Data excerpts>
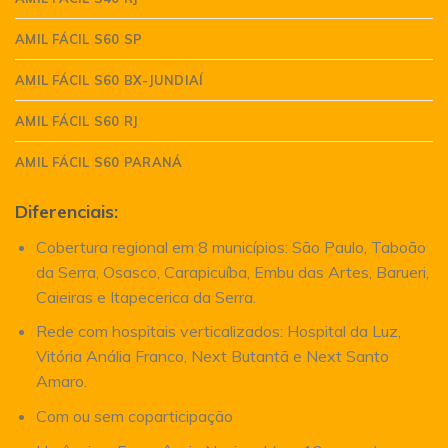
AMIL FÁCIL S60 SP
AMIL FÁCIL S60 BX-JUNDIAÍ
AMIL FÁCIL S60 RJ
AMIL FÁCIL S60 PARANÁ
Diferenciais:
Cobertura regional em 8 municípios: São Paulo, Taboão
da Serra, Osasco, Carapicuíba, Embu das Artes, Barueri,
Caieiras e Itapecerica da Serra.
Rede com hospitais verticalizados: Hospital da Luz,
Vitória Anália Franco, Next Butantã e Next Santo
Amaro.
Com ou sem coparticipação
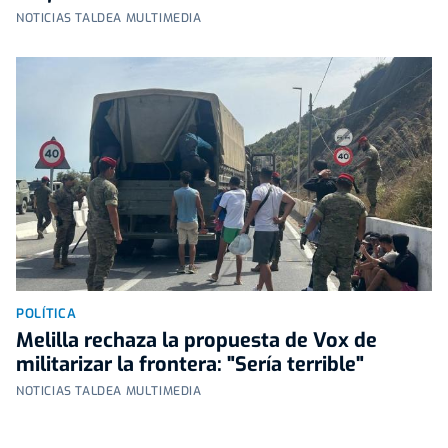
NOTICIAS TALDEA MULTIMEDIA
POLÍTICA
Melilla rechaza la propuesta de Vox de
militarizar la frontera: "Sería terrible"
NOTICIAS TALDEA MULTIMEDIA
---
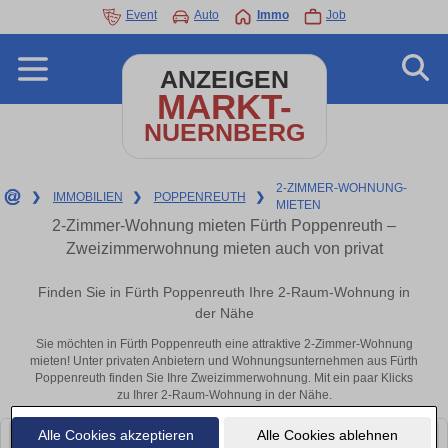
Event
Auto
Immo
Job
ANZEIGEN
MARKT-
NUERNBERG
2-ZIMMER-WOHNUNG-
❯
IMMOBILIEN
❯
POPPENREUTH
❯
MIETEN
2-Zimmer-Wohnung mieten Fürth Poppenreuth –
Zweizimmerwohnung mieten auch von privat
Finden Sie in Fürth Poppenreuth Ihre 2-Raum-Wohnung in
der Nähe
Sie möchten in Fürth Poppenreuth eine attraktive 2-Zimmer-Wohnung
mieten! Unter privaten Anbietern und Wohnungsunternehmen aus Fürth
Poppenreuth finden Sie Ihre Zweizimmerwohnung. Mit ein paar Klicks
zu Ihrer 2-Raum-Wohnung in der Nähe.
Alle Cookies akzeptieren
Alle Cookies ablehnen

What this task involves>
Work out how many lines in the entries above contain the word "Cookies", and give only that number.

Solution to this task>
2